**Work to be completed**. Quote every line of the records below word for word, leaving out the pictures.

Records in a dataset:
——
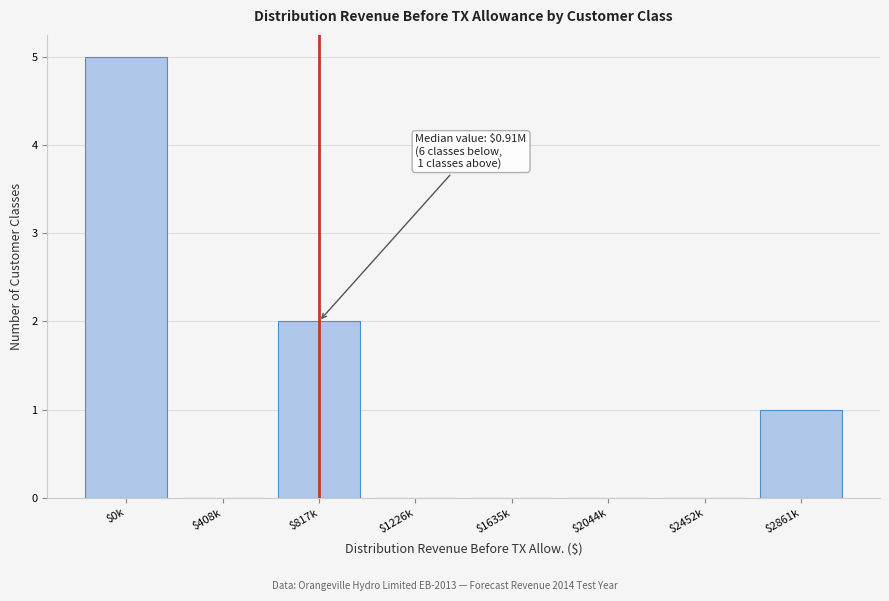

True or false: the data shows 2 at $2044k.

False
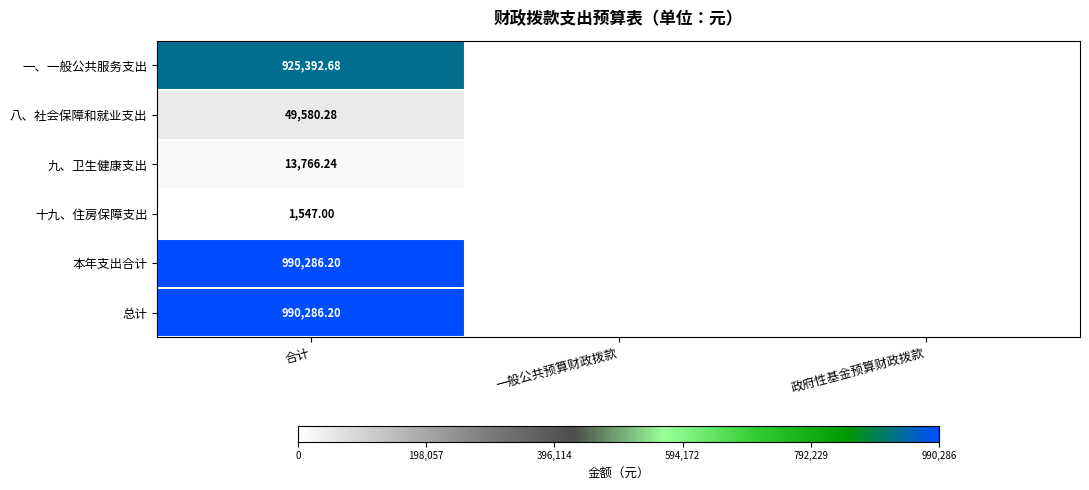

Which series has the largest range (max minus min)?

本年支出合计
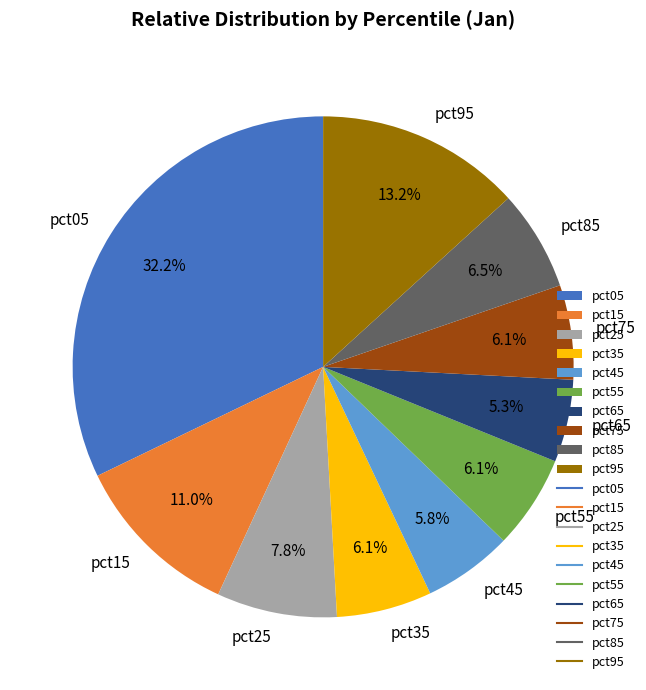

Which has a higher value, pct45 or pct85?

pct85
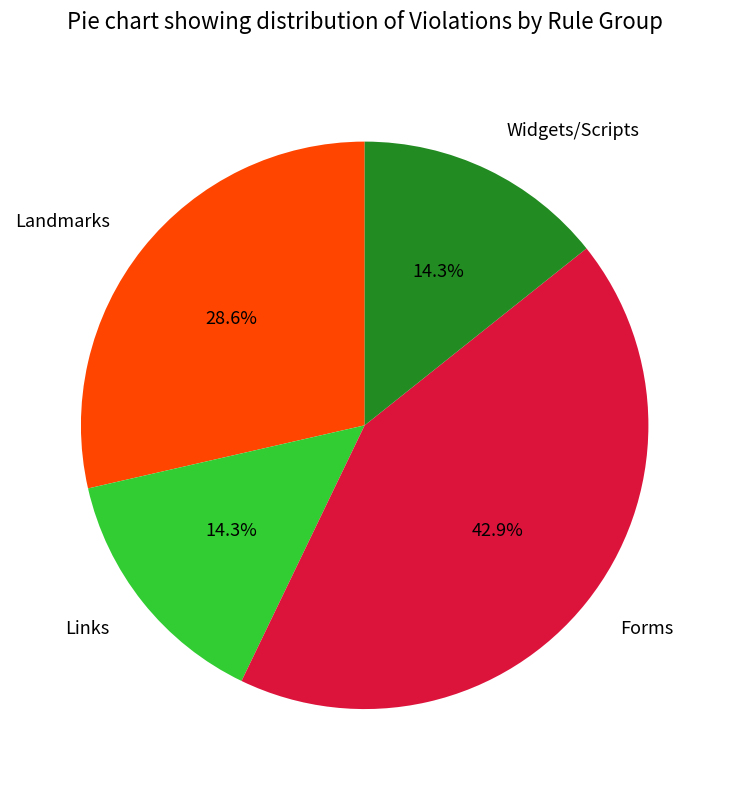

The Landmarks slice represents 29% of the pie. True or false?

True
——
**Output below**.
True or false: the data shows 2 at $2044k.

False

Which series has the largest range (max minus min)?

本年支出合计

Which has a higher value, pct45 or pct85?

pct85

The Landmarks slice represents 29% of the pie. True or false?

True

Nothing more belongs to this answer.